Decolonizing as a Spiritual Path- Leny Strobel, Center of Babaylan Studies

Описание к видео Decolonizing as a Spiritual Path- Leny Strobel, Center of Babaylan Studies

Decolonizing as a Spiritual Path. What is a colonized person? How overcome the internalized oppression of colonization? How do non-indigenous people understand a connection to their original homeland without being on the land?

Leny Mendoza Strobel is the Director of the Center of Babaylan Studies and Associate Professor of American Multicultural Studies at Sonoma State University. She is the author of Coming Full Circle: The Process of Decolonization Among Post-1965 Filipino Americans (Giraffe Books, 2001) and A Book of Her Own: Words and Images to Honor the Babaylan (Tiboli Press, 2005). She is the editor of Babaylan: Filipinos and the Call of the Indigenous, published by Ateneo de Davao University Research and Publications Office, 2010. This book is a collection of scholarly essays on primary/land-based babaylans in the Philippines; Kapwa psychology and babaylan practice; babaylan-inspired practices by Filipinos in the diaspora; as well as personal narratives on decolonization as a spiritual path.

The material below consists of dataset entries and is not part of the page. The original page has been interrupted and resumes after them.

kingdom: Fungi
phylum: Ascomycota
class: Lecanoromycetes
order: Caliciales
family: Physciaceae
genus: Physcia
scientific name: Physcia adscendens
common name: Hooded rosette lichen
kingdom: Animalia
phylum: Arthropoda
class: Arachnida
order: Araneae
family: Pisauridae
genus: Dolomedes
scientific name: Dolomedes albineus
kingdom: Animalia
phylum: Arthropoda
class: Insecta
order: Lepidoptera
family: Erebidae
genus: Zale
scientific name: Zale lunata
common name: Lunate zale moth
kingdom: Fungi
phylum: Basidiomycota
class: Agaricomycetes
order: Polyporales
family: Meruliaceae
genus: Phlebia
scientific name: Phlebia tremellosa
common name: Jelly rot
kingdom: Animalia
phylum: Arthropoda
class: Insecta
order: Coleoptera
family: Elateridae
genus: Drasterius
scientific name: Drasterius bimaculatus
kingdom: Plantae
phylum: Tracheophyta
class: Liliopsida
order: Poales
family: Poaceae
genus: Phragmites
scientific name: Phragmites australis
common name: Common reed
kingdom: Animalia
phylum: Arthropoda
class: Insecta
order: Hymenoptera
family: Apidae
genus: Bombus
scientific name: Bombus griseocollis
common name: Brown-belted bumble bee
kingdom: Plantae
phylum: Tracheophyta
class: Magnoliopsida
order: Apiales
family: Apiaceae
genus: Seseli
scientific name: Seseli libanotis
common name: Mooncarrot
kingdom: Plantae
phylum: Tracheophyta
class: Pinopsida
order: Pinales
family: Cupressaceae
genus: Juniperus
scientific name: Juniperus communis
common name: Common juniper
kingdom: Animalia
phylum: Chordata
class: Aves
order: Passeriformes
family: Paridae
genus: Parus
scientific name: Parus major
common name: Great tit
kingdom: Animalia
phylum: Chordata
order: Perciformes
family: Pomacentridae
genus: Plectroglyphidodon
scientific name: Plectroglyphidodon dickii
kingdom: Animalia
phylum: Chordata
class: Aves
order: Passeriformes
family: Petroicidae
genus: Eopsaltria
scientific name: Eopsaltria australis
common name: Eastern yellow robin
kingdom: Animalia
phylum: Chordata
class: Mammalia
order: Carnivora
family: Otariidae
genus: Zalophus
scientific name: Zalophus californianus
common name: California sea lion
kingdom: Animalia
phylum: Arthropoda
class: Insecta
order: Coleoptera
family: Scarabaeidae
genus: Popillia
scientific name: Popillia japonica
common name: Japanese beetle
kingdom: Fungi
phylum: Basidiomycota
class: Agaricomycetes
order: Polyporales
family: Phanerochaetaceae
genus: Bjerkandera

Personal statement: "If decolonization has taught us anything, it's this: part of our own healing is to no longer be the willing receptacle of these projections from the colonizer. What then becomes of us when we are emptied of colonial projections? I was reminded by a very wise woman mentor from India that my colonized self is only a sliver in the totality of my Filipino self. Yet, temporarily, it was necessary for the process of decolonization to take up time and space in the psyche in order to purge these projections so that I can come home full circle to the largeness of my own indigenous self.

"I use the term indigenous to refer to the self that has found its place, its home in the world. Emptied of projections of "inferiority,' "third world," "undeveloped," "uncivilized," "exotic and primitive," and "modernizing," it is the self capable of conjuring one's place and growing roots through the work of imagination, re-framing history, and re-telling the Filipino story that centers our history of resistance, survival, and re-generation." (A Book of Her Own, 182).

"Our primary babaylans and babaylan-inspired kapwa are still with us. In land-based tribal communities in the Philippines, they perform their roles as they have done for thousands of years. Karl Gaspar calls them "organic mystics." In the diaspora, he calls them "mystics in exile." Among Filipinos in the homeland and in the diaspora, decolonizing Filipinos claim the babaylan spirit as an inheritance that is available to all who wish to follow an indigenous Filipino spiritual path." (excerpt from Babaylan: Filipinos and the Call of the Indigenous).